Supplied passage: Begin

When assessing a patient's abdomen during the admission assessment, which of these actions should the nurse take first?
- A. Feel for any masses.
- B. Palpate the abdomen.
- C. Percuss the liver borders.
- D. Listen to the bowel sounds.
Correct Answer: D
Rationale: When assessing the abdomen, auscultation is done before palpation or percussion because palpation and percussion can cause changes in bowel sounds and alter the findings. All of the techniques are appropriate, but auscultation should be done first.
During the health history interview, a patient tells the nurse about periodic fainting spells. Which question by the nurse will be most helpful in determining the setting in which the fainting spells occur?
- A. How frequently do you have the fainting spells?
- B. Where are you when you have the fainting spells?
- C. Do the spells tend to occur at any special time of day?
- D. Do you have any other symptoms along with the spells?
Correct Answer: B
Rationale: Information about the setting is obtained by asking where the patient was and what the patient was doing when the symptom occurred. The other questions from the nurse are appropriate for obtaining information about chronology, frequency, and associated clinical manifestations.
The nurse records the following general survey of a patient: 'The patient is a 68-year-old Indigenous male accompanied by his wife and two daughters. Alert and oriented. Does not make eye contact with the nurse and responds slowly, but appropriately, to questions. No apparent disabilities or distinguishing features.' Which of the following areas does the nurse need to assess to complete the general survey?
- A. Body movements
- B. Intake and output
- C. Reasons for contact with the health care system
- D. Comments of family members about his condition
Correct Answer: A
Rationale: To complete a general survey, the nurse needs to assess the patient's body movements. Intake and output, reasons for contact with the health care system, and comments of family members about the patient's condition are not part of the general survey.

Supplied passage: End

[Actions to take]
1. Answer these questions about the nursing quiz, one line each:
(a) What should the nurse do first when assessing a patient's abdomen?
(b) Which question helps find the setting in which a patient's fainting spells occur?
(c) What must the nurse assess to complete the general survey of the 68-year-old patient?
2. Sum up the nursing quiz in two sentences.

Provided material: Begin

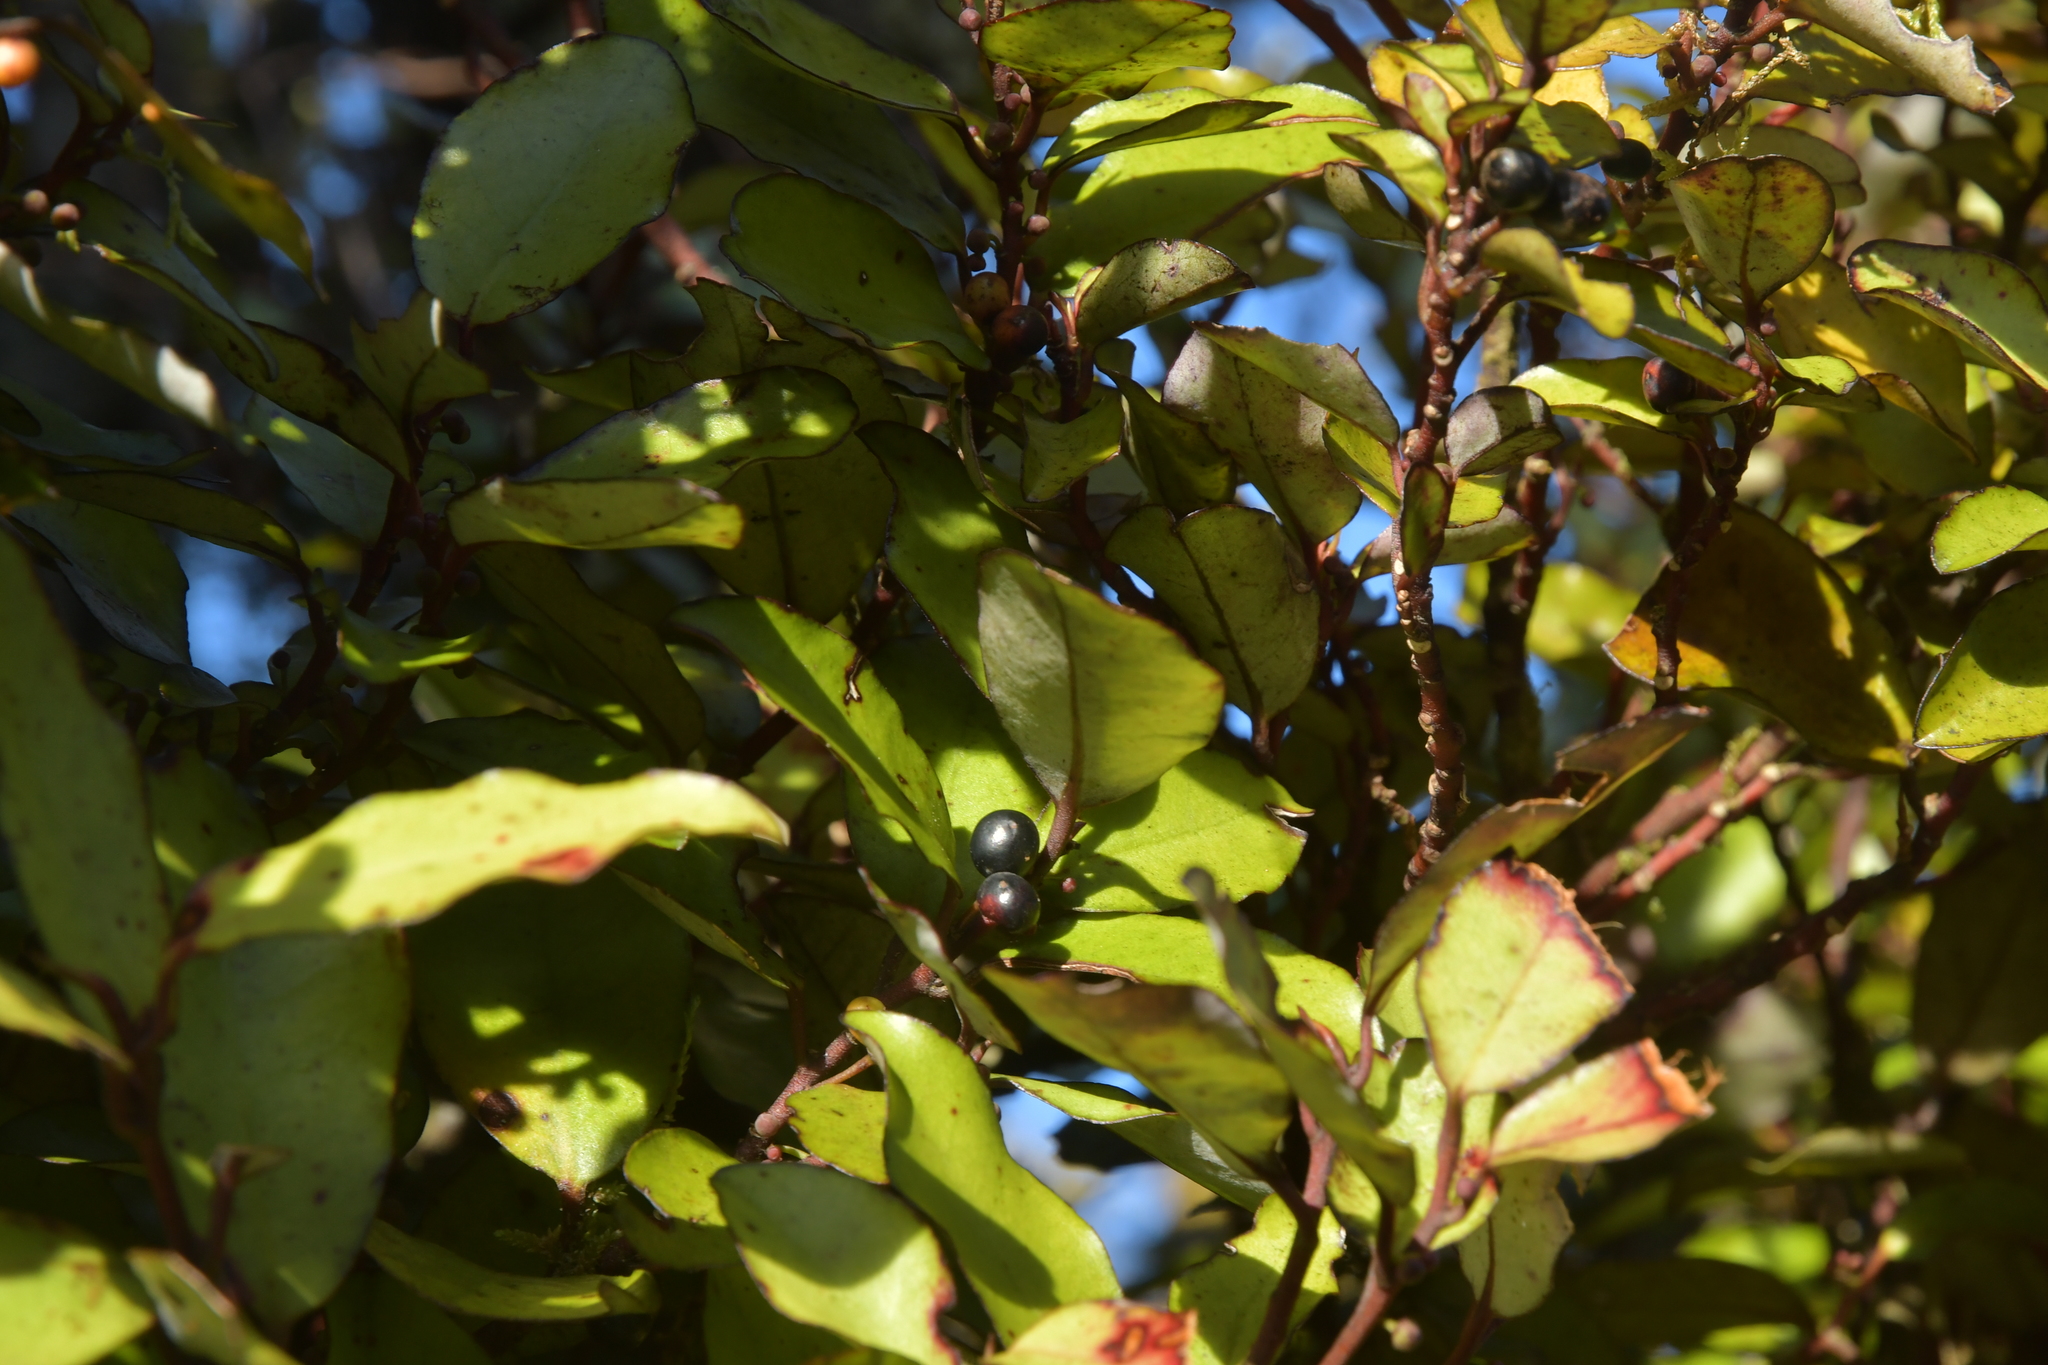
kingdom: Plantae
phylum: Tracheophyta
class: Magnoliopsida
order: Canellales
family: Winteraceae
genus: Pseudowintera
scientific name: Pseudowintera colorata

Provided material: End
Provided material: Begin

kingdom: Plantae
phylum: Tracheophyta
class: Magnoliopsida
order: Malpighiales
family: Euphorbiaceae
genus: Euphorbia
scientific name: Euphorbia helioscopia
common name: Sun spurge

Provided material: End
Provided material: Begin

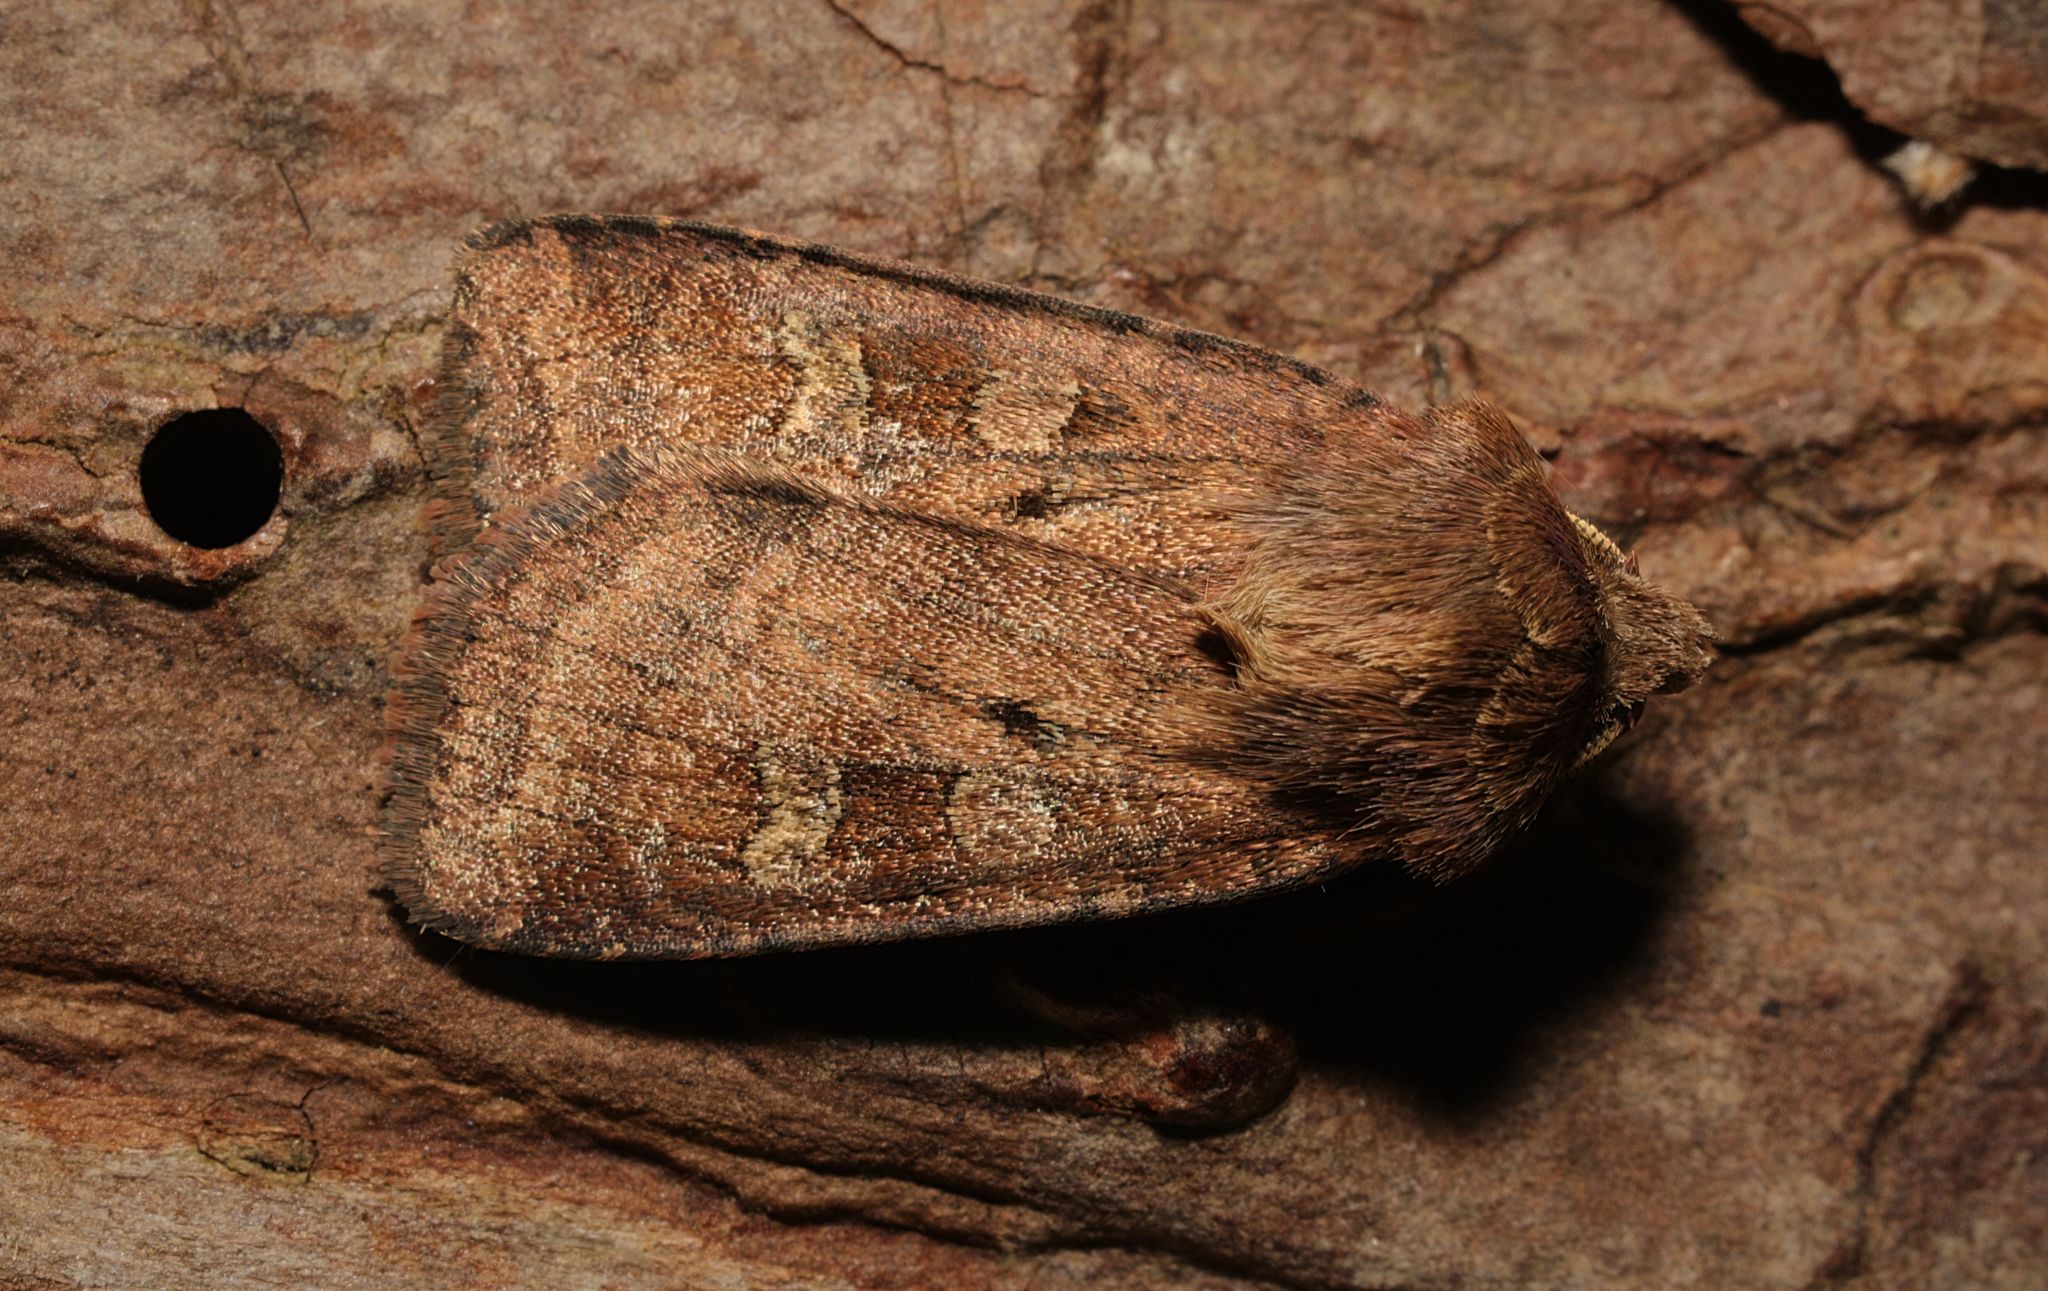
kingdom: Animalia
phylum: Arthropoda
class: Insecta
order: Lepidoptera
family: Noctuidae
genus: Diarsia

Provided material: End

[Answers per task]
1.
(a) Listen to the bowel sounds (auscultation).
(b) "Where are you when you have the fainting spells?"
(c) The patient's body movements.

2. Auscultation should come first in an abdominal assessment because palpation and percussion can change bowel sounds, and the setting of a symptom such as fainting spells is learned by asking where the patient was and what the patient was doing. To complete the general survey, the nurse must assess the patient's body movements; intake and output, reasons for contact with the health care system, and family members' comments are not part of the general survey.